As a result, much blame is laid at the feet of companies like Google, who are regularly blamed for not doing more to tackle infringements carried out by individuals and entities outside of their control.
Search results are a particularly sticky subject. Google, Bing, and Yahoo, for example, wish to provide the most comprehensive indexes possible. On the flip side, entertainment industry companies insist that those indexes shouldn’t help people find pirated content. If they do, it’s argued that these companies act as piracy facilitators.
This familiar battle is now underway in Russia, where Yandex is in receipt of a strongly-worded letter which accuses the search giant of being a big part of the piracy problem.
According to local publication Vedomosti, the letter is signed by Leonid Agronov, general director of the National Federation of the Music Industry, Alexei Byrdin, general director of the Internet Video Association, Sergei Selyanov, director of the Association of Film and Television Producers, and Pavel Stepanov, president of the Media Communication Union.
The entertainment giants explain that due to ‘pirate’ search results appearing in its indexes, Yandex is contributing to the growth of online piracy. They want the company to show responsibility by adopting measures to both find and remove infringing links from search and related products.
“We urge Yandex to use all available methods to detect illegal content and eliminate it both from search results and from the applications and services of Yandex,” the letter reads.

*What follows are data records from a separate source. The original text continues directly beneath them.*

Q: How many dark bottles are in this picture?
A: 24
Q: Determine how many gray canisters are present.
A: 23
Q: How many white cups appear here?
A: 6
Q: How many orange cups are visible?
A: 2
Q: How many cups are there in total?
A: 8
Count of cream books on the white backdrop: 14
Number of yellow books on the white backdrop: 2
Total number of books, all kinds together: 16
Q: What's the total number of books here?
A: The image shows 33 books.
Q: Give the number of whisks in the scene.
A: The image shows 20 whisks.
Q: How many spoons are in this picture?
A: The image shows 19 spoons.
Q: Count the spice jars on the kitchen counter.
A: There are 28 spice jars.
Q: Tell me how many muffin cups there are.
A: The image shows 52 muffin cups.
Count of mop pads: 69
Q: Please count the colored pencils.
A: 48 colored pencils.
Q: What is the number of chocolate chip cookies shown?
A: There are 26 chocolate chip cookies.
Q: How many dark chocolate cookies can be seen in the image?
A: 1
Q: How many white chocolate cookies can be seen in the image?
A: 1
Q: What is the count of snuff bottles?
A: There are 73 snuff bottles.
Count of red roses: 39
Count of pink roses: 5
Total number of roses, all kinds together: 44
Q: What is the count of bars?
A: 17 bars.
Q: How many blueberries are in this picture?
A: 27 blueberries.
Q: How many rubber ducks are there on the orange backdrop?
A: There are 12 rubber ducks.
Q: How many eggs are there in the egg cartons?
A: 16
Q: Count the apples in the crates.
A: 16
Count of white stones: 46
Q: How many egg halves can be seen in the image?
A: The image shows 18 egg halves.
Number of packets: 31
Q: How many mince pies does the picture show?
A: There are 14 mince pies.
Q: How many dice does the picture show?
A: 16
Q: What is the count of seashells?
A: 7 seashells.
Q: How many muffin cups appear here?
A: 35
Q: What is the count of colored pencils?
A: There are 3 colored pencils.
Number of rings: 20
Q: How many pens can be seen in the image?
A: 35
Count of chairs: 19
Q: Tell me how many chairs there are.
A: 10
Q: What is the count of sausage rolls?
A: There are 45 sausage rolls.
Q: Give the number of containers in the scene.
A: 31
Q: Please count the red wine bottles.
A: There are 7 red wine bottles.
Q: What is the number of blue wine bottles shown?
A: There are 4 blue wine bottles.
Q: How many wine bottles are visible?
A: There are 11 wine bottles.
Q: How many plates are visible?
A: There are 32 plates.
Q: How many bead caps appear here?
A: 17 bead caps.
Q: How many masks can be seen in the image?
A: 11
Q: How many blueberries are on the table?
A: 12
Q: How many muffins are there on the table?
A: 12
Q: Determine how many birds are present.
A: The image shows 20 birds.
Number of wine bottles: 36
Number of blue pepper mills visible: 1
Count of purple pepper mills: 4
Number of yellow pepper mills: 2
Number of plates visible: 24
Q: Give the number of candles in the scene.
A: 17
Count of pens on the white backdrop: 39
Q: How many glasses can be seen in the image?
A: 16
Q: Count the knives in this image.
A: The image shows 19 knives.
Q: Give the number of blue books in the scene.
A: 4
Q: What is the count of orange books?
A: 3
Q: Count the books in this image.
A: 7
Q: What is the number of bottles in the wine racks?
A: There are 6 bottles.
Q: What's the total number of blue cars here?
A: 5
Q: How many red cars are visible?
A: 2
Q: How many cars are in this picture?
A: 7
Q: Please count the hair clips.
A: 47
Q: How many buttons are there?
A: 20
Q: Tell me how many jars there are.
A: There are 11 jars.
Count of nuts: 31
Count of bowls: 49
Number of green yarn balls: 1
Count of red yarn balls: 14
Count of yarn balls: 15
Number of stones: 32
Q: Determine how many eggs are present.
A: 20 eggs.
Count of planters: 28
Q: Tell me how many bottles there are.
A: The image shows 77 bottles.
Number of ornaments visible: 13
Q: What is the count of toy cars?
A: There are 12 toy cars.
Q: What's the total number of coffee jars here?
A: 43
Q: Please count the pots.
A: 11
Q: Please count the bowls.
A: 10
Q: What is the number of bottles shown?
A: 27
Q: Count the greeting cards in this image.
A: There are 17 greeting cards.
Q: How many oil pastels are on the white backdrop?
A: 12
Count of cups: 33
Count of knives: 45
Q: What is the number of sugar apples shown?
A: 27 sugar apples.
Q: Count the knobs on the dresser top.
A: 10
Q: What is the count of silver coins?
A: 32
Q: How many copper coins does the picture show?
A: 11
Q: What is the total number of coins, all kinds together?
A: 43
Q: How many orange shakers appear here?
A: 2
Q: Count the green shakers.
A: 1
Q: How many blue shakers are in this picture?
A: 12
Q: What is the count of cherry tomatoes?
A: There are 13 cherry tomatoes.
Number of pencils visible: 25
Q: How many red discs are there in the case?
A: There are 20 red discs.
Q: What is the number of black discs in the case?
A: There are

It’s suggested that Yandex should take a similar path to that taken by search companies in the UK, via the signing of a Memorandum of Understanding which declares common interests in fighting piracy.
Yandex won’t be alone, however.
A spokesman for the Media and Communications Union, which is one of the groups behind the letter, told Vedomosti that a similar letter would be sent to Google in the near future. Needless to say, Google is no stranger to these kinds of allegations, whether in Europe or the United States.
In the letter, search engines like Yandex are accused of promoting illegal resources over legal content, resulting in revenue being siphoned away from legitimate players and into the hands of criminals. The search engine is also accused of taking down material in response to demands under the DMCA, but not doing enough in Russia.
“Yandex actively cooperates with copyright holders and is working to improve the culture of legal content consumption,” the company said in a statement, adding that it actually stands to benefit from ads promoting sales of non-infringing content.
“Yandex stands for an honest Internet, in which quality legal content is available to the user and rightsholders earn from that legitimate consumption,” the company said.
Unlike in the United States under the DMCA, content isn’t as readily taken down in Russia. Yandex also opposes filtering search results, warning that the system is easily abused by rightsholders and others looking to stifle competition.
That being said, Yandex says that rightsholders are welcome to take advantage of the local site-blocking mechanism which tackles both source sites and their mirrors. With these inaccessible, ‘pirate’ search results become useless.